Таким образом, как ты видишь, существует двойное смирение религии, которое уже на ранних этапах противопоставляет ее древнегреческой философии, хотя, как и прежде, соотносится с двумя моментами теории: с божественным (theion) и созерцанием (orao). С одной стороны, существует, если так можно сказать, «объективное» смирение божественного логоса, который «сводится» к Иисусу и его статусу скромного человеческого существа (чего для греков было мало), а с другой — смирение субъективное, смирение наших собственных мыслей, от которых верующему нужно «отречься» — то есть отказаться от разума в пользу доверия, в пользу веры. С этой точки зрения чрезвычайно показательны слова, используемые Августином, когда он насмехается над философами:
Они же, поднявшись на котурны будто бы более высокой науки, не слышат говорящего: «Научитесь от Меня, ибо Я кроток и смирен сердцем, и найдете покой душам вашим».
Исходным текстом Нового Завета для этих размышлений является Первое послание к Коринфянам, написанное апостолом Павлом. Оно довольно сложное, но ему выпало большое будущее, и оно будет иметь настолько ключевое значение в продолжении христианской истории, что его следовало бы очень внимательно прочесть.
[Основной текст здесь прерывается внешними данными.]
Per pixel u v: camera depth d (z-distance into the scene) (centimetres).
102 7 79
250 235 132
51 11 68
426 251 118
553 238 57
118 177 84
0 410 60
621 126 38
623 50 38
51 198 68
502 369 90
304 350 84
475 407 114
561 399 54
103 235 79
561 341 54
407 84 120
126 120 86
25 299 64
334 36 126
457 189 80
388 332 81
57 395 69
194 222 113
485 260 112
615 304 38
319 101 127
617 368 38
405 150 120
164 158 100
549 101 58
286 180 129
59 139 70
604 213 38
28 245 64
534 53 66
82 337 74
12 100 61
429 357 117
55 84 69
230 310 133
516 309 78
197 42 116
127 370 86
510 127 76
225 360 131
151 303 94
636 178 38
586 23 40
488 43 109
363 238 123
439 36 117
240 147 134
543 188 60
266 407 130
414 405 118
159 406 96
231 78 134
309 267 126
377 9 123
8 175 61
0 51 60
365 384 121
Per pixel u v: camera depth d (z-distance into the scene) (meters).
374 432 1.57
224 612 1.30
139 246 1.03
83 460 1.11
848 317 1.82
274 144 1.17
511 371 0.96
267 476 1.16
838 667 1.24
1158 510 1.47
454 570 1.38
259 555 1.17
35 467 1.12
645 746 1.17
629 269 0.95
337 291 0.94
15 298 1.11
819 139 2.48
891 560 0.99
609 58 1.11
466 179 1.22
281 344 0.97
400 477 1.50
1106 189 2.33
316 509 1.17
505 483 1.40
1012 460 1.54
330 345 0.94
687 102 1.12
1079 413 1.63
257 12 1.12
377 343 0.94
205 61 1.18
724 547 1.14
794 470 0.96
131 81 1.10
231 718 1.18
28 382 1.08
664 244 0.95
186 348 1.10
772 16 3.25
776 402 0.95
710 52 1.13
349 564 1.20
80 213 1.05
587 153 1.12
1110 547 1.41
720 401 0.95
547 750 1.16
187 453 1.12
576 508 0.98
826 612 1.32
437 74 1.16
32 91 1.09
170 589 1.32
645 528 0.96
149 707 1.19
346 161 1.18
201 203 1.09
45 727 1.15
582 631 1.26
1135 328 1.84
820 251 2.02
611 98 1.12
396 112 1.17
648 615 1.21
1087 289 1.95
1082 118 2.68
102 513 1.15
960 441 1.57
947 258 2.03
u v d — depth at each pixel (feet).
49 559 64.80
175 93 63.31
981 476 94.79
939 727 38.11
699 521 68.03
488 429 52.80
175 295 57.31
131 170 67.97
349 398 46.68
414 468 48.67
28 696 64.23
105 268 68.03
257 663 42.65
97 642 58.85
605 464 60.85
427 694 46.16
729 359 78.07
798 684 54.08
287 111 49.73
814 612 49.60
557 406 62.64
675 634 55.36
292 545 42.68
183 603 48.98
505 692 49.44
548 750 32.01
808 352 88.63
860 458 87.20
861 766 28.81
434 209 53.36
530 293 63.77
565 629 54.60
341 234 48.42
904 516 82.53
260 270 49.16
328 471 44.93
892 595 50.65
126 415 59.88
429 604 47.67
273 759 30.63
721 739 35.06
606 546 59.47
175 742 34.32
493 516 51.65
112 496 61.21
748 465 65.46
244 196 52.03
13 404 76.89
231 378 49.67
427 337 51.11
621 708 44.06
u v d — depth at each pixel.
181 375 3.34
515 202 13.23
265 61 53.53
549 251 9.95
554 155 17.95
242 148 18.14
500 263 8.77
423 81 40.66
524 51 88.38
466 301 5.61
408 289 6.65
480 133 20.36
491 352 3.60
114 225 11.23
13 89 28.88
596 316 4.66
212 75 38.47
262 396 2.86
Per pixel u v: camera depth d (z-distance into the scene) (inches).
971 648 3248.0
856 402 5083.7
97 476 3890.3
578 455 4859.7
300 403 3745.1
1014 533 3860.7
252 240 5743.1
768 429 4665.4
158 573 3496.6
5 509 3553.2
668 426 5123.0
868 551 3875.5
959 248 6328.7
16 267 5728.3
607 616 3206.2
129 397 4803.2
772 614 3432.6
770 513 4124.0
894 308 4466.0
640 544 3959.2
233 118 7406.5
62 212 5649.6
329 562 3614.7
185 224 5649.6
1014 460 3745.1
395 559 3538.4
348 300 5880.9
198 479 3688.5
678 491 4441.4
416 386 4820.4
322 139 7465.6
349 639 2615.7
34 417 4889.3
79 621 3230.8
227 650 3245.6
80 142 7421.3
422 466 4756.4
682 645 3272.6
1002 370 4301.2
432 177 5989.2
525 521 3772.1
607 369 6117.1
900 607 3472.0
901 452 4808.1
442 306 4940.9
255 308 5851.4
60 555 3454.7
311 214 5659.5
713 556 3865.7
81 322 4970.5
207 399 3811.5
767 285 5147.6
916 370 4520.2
Оно показывает, насколько идея о воплощении Слова, то есть идея о том, что божественный логос стал человеком и что в этом смысле Христос является сыном Божиим, была неприемлемой для иудеев и греков: для иудеев — потому что слабый Бог, без сопротивления позволяющий себя мучить и распинать, заслуживает презрения и противоречит образу их всемогущего и гневного Бога; для греков — потому что такое посредственное воплощение противоречит величию логоса в том смысле, какой он имел в рамках «мудрости мира» стоических философов. Вот этот отрывок:
Не обратил ли Бог мудрость мира сего в безумие? Ибо когда мир своею мудростью не познал Бога в премудрости Божией, то благоугодно было Богу юродством проповеди спасти верующих. Ибо и Иудеи требуют чудес, и Еллины ищут мудрости; а мы проповедуем Христа распятого, для Иудеев соблазн, а для Еллинов безумие, для самих же призванных, Иудеев и Еллинов, Христа, Божию силу и Божию премудрость; потому что немудрое Божие премудрее человеков, и немощное Божие сильнее человеков.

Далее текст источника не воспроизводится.